▶ [SUPPLIED MATERIAL]:
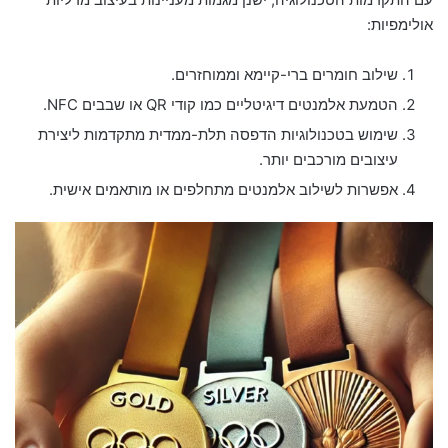
אולימפיות:
שילוב חומרים ברי-קיימא וממוחזרים.
הטמעת אלמנטים דיגיטליים כמו קודי QR או שבבים NFC.
שימוש בטכנולוגיות הדפסה תלת-ממדית מתקדמות ליצירת
עיצובים מורכבים יותר.
אפשרות לשילוב אלמנטים מתחלפים או מותאמים אישית.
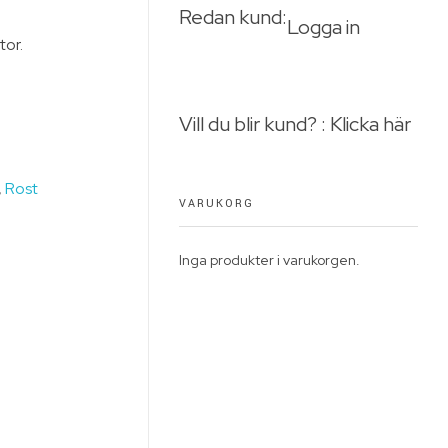
Redan kund:
Logga in
tor.
Vill du blir kund? : Klicka här
,
Rost
VARUKORG
Inga produkter i varukorgen.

▶ [TO-DO ITEM]: Reproduce the text of the records with each "kund" swapped for "medlem" and every other word left unchanged. Omit the pictures.

▶ [TASK RESPONSE]:
אולימפיות:
שילוב חומרים ברי-קיימא וממוחזרים.
הטמעת אלמנטים דיגיטליים כמו קודי QR או שבבים NFC.
שימוש בטכנולוגיות הדפסה תלת-ממדית מתקדמות ליצירת
עיצובים מורכבים יותר.
אפשרות לשילוב אלמנטים מתחלפים או מותאמים אישית.
Redan medlem:
Logga in
tor.
Vill du blir medlem? : Klicka här
,
Rost
VARUKORG
Inga produkter i varukorgen.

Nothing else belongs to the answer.